As I noted earlier, for the most part, these errors were transparent to me. I only saw them in Reliability History. But in the last week, occasionally while typing (posting, writing, editing) would become halting and jerky. Each occurrence was matched with a Windows Hardware Error in Reliability History.
Then on Friday, August 2, I ran the Lenovo System Update application and it said there was a new BIOS update (V1.44) for the machine. The last BIOS update (V1.43) was in June two and a half months earlier. I allowed the BIOS update to occur, and after restarting the laptop, there has not been a single Windows Hardware Error since - Touchwood.
This was not the first Intel Driver issue I have had. In July 2017, the Windows Update Catalogue updated the Intel Wireless driver to V19.70 (from a properly working V19.50). Right away I noticed that Intel ProSet had stopped working every time I started the laptop. I opened a case with Intel and they finally gave me a pre-release driver V19.71. That worked successfully and Intel Wireless drivers have worked properly ever since. I am now on Version 20.90.

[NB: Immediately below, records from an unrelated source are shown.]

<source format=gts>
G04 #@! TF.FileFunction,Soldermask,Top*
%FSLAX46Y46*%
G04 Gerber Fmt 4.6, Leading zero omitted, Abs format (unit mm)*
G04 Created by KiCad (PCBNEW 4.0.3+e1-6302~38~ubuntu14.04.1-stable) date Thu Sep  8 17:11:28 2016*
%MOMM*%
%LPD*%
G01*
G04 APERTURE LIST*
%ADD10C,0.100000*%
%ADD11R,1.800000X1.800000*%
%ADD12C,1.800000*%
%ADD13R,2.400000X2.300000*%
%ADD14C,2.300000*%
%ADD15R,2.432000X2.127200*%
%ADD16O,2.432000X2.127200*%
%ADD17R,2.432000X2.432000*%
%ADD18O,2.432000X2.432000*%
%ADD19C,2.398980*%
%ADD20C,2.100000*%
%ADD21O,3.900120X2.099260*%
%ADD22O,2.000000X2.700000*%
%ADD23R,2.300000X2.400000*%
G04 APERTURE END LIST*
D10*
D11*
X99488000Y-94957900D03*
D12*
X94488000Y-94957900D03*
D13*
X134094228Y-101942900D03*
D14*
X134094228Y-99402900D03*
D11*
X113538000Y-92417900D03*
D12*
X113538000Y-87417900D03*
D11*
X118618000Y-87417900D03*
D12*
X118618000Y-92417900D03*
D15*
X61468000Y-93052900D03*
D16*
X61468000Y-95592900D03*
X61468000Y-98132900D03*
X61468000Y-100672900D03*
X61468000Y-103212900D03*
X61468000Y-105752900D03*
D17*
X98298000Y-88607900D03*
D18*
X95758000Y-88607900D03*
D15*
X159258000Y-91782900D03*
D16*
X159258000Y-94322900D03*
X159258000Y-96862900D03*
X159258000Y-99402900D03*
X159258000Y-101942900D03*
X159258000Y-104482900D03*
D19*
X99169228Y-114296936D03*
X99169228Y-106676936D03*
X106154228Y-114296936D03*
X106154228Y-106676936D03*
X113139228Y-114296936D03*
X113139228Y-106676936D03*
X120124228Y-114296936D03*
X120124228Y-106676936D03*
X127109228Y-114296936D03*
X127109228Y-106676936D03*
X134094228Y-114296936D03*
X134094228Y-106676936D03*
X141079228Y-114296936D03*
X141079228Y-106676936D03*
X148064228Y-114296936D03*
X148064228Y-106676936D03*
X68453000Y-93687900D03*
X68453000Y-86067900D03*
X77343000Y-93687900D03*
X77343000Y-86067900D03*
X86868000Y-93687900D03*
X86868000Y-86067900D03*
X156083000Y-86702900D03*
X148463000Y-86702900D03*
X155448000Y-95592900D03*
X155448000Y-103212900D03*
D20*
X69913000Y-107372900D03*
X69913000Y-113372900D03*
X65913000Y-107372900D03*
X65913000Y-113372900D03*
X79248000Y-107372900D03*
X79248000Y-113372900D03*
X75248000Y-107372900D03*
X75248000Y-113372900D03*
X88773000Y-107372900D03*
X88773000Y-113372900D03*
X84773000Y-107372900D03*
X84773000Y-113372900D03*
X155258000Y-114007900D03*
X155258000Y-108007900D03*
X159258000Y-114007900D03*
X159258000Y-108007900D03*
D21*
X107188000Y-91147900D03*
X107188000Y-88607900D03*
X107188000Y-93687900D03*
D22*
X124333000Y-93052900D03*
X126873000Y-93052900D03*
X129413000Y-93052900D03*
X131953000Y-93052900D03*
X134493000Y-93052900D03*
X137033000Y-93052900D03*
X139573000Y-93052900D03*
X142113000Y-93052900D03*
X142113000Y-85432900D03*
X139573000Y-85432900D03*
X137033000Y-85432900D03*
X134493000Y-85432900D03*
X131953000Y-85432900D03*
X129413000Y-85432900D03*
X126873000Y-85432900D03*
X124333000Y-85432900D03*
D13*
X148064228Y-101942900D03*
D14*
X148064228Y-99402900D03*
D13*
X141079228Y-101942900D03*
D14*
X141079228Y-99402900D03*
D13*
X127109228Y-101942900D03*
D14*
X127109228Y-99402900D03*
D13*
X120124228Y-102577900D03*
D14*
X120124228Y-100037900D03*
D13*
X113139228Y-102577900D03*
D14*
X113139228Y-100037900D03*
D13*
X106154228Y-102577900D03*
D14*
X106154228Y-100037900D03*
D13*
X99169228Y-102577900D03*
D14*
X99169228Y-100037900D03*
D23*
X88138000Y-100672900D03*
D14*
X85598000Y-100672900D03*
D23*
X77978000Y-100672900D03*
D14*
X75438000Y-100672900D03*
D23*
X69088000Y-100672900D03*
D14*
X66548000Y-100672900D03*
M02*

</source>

Conclusions from this lengthy error resolution:
(1) Even though updates can go wrong, it is generally a good idea to do updates. In my case, the Intel Video and Network drivers went wrong, but those errors were an annoyance rather than any real problem. Further updates (I think both Intel and HP for sure, and likely numerous others) find their way into the Windows Update Catalogue and these catalog updates are very difficult to turn off. Indeed, it is very difficult to turn off all updates on Windows 10. Keep Windows and Drivers up to date. It causes more issues and takes more time to not update than to update and deal with the odd issue that arises.

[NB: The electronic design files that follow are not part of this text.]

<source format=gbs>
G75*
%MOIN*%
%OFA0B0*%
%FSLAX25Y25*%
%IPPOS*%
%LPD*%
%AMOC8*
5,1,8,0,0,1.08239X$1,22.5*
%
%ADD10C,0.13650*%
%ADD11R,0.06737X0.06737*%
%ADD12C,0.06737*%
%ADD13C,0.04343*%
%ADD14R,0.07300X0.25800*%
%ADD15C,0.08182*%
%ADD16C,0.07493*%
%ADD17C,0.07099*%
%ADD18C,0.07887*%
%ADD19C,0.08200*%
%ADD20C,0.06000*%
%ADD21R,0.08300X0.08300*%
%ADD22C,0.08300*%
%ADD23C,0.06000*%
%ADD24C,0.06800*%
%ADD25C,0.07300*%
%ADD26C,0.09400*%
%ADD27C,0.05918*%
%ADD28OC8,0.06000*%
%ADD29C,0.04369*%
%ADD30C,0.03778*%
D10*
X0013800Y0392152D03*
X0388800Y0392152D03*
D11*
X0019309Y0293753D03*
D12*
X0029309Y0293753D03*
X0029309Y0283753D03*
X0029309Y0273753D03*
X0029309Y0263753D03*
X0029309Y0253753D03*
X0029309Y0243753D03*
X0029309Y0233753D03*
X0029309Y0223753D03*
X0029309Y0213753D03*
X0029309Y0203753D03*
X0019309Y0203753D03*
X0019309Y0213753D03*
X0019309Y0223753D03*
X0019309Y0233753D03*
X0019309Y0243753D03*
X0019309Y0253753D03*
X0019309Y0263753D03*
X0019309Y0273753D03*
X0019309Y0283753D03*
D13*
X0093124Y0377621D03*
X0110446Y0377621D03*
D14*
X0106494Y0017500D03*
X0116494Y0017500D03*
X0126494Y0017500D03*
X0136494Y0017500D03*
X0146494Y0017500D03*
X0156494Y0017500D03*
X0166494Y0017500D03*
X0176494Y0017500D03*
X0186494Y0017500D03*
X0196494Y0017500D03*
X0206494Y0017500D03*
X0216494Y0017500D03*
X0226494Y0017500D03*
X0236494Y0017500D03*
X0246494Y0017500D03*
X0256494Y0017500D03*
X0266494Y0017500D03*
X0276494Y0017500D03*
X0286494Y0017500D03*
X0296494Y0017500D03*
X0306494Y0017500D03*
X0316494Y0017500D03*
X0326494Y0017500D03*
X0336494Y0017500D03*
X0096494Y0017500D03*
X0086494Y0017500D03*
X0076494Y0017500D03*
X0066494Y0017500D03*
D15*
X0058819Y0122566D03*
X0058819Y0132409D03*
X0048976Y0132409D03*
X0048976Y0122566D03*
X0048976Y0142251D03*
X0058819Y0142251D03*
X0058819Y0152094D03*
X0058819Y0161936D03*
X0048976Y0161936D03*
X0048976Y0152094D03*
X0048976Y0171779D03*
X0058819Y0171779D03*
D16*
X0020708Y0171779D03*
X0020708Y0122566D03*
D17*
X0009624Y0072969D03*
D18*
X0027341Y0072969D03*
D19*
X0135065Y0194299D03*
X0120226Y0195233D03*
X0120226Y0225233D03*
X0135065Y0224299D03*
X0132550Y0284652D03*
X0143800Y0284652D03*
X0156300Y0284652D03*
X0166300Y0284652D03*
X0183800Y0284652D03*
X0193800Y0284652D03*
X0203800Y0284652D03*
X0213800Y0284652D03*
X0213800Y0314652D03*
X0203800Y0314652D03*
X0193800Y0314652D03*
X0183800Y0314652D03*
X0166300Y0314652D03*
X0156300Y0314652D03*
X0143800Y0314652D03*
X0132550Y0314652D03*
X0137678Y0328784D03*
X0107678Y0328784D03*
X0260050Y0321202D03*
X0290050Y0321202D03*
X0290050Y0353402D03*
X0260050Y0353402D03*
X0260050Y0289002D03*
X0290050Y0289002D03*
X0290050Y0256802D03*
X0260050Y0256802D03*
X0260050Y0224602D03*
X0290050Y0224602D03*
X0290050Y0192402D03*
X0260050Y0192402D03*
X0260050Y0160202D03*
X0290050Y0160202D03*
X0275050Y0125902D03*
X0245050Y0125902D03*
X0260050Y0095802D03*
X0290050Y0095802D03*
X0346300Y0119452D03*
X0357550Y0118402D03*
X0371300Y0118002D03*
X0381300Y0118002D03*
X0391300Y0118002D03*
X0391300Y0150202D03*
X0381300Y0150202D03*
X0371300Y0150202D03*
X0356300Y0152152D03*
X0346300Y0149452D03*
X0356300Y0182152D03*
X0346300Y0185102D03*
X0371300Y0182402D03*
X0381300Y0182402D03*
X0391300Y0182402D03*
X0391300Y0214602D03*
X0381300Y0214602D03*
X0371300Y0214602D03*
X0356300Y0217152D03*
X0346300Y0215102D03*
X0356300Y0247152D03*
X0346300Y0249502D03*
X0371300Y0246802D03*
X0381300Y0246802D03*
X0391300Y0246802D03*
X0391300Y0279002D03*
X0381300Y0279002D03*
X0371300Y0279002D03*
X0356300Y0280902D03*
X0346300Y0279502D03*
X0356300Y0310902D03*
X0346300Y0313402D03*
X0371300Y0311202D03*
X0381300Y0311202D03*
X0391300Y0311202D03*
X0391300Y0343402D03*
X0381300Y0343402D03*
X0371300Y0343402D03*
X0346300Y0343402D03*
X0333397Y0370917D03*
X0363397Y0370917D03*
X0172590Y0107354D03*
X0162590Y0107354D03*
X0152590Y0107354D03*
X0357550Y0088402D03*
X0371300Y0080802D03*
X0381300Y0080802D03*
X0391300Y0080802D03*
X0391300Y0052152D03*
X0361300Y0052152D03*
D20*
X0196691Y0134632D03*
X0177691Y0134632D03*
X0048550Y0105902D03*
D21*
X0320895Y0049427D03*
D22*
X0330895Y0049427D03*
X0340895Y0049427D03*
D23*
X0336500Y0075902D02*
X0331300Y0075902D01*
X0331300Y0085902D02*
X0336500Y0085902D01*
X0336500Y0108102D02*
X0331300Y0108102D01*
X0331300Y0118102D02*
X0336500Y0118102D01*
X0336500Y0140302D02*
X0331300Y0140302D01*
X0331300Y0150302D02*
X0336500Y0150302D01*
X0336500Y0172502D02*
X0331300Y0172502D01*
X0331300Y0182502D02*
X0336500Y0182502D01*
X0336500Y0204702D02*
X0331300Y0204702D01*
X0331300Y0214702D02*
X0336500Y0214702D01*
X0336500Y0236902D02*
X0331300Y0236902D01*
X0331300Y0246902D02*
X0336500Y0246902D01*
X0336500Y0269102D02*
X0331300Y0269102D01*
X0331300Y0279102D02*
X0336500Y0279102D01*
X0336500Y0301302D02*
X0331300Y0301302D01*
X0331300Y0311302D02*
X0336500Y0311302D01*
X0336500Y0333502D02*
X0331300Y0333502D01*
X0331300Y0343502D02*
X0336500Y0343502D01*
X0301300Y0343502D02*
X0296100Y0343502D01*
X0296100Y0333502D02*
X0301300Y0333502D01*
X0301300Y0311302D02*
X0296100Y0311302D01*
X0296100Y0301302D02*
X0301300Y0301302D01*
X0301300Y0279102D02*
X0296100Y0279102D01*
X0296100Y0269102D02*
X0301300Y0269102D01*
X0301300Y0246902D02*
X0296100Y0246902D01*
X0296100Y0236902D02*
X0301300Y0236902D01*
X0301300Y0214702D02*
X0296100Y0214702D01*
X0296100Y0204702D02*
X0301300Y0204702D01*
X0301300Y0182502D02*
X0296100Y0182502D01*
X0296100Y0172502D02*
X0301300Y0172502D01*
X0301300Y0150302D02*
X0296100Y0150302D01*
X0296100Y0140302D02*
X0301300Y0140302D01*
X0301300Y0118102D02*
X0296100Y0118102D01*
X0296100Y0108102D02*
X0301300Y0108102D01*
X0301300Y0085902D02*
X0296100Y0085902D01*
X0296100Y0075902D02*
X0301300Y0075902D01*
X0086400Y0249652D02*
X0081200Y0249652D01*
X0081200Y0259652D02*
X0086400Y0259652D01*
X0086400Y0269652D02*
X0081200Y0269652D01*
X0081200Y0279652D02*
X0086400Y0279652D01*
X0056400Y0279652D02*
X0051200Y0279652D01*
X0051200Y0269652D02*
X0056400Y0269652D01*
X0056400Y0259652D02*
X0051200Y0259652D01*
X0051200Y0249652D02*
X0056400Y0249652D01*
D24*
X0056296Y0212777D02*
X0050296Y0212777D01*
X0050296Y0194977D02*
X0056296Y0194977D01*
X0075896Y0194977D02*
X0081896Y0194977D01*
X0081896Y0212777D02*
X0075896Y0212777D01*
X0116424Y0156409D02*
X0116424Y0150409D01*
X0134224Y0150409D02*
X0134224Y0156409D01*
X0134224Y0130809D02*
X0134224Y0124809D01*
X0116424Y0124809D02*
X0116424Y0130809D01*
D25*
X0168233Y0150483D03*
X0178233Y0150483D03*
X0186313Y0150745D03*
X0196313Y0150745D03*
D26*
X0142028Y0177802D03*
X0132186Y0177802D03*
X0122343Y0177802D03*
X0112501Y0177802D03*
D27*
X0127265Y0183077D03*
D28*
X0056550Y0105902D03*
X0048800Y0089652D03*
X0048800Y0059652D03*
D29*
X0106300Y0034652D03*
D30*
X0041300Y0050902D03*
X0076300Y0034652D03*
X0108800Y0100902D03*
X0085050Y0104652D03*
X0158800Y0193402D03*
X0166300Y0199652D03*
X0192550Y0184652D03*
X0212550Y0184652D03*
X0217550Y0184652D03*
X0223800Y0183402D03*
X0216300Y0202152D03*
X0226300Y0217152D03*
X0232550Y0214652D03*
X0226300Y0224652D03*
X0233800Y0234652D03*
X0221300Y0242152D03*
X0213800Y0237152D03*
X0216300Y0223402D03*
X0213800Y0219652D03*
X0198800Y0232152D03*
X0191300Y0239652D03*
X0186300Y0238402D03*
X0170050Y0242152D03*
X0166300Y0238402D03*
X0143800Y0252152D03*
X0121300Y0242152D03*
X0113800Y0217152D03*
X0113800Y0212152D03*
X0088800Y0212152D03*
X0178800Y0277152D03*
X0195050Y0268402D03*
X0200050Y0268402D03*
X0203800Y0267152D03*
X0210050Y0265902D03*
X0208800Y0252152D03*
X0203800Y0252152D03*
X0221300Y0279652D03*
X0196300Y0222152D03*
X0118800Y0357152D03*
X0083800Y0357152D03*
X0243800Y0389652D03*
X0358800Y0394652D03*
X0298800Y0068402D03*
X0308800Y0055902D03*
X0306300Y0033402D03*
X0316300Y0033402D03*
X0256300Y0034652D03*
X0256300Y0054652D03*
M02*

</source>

(2) Keep track of what is going on in Reliability History. There may well be more than one cause for a given issue. Both error and update information is listed here that may not be evident unless you go look.
Control Panel, Security and Maintenance, pull down Maintenance and select View Reliability History. You can see highlighted the Intel System Update here.

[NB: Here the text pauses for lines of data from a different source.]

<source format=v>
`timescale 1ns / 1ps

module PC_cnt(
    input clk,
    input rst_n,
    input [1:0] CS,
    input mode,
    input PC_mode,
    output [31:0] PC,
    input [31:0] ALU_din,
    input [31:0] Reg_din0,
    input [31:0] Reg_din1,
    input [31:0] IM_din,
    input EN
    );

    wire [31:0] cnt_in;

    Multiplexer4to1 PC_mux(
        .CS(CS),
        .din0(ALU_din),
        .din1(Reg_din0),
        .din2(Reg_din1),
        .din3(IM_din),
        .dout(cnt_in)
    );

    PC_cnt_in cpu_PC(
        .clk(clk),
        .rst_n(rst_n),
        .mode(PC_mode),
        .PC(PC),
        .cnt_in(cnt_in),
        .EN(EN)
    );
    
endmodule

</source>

(3) Work through what is happening. Sometimes re-installing the driver may work. Other times, you need to wait (as I did) for associated applications to be updated.
(4) BIOS here appears to have been a critical update for this particular problem resolution. I noticed that some of the Windows Hardware Errors occurred shortly after startup and Windows Hello uses video at the UEFI level and then at the Windows level, so this made sense.
(5) Vendors may be entirely responsible. I finally convinced Intel that their new network driver (at the time) was flawed and they gave me a pre-release version of the driver to fix the issue. In both of the Intel cases, the errors were entirely outside of my control. Nothing I did caused the issue. I relied upon vendors fixing their software.
Am I out of the woods? I think so but I can never be not entirely certain. On a recent morning, Windows Hello said it had an issue at Microsoft’s end. This failure normally leaves a Stopped Working error; this time it left a Windows Hardware error. Windows Hello has failed several times over the last three years. It appears to be just one of those things and I have never found a precise cause. Other than that, and for good startups, there are no errors.
Good luck troubleshooting. It is satisfying to work through an error, correct it and restore proper operation.